→ Try it
A single number is wanted: how many lines of the data include the string "como".

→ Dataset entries
■ ■ ■ ■ ■ ■ ■

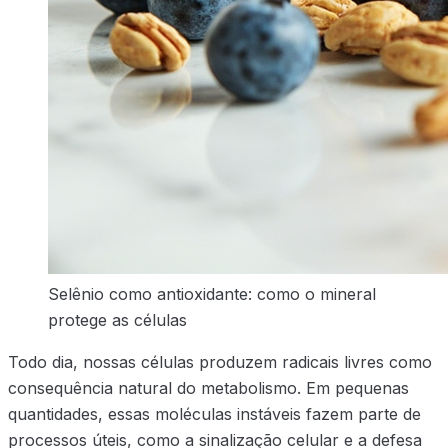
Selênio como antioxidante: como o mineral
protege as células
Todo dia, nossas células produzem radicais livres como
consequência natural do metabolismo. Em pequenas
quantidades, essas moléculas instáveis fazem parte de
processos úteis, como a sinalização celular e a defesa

■ ■ ■ ■ ■ ■ ■

→ Your response
3